Full-Time Program

The program requires two years (four semesters) of full-time study, and follows a cohort model during the first year in which all students take the same set of core courses. During the second year, students may choose from a rotating selection of graduate electives based on their interests and goals. Students develop several large software projects throughout their degree, including a substantial capstone project during their second year.

What to Expect

Below is a sample course progression. The courses and requirements may change from year to year. Please refer to the program's Degree Requirements and Program Learning Outcomes for the latest requirements.

Year One

Fall

  • Principles of Software Development
  • Algorithms

Spring


Systems Course (choose one)

  • Systems Foundations
  • Network Programming

Development Course (choose one)

  • Big Data
  • Data Processing in the Cloud
  • Distributed Software Development
  • Machine Learning

Summer


  • Practicum

Year Two

Master's Project

Our students are required to complete a capstone project during their second year. Over the course of a semester, students work with an industry or faculty sponsor on the specification, design, development, and testing of a significant software system.

Graduate Electives

Students must take 16 units of 600-level graduate CS electives during their second year.

Courses may include:

  • Practicum Option – Students may opt to replace an elective with practical work experience at tech companies and startups in the San Francisco Bay Area and Silicon Valley. This option is open to most international students.

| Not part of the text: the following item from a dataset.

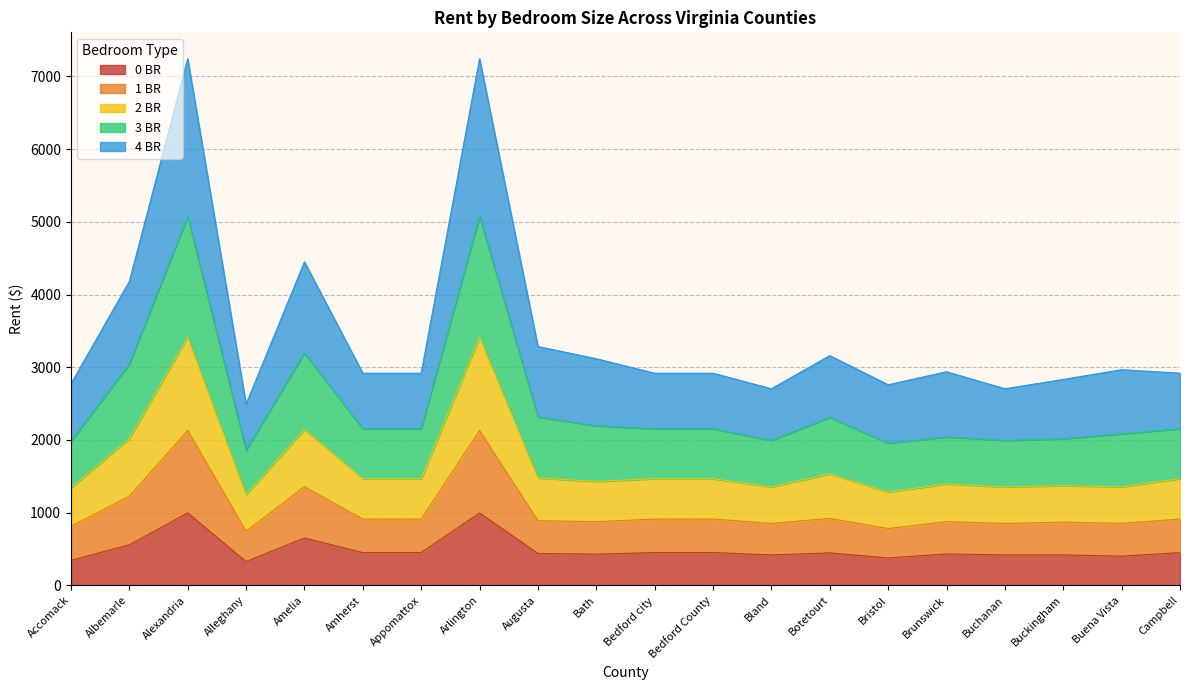

What is the lowest value of the 0 BR series?

326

Learn more about the practicum.
  • Special Topics – We offer several special topic courses on the latest themes and technologies in computer science, including data mining, computer graphics, data visualization, and game engineering.
  • Directed Research – Students may opt to replace a graduate elective with a directed reading and research course, allowing them to work closely with a professor on a research project. Many students use this option to pursue additional research and publication opportunities.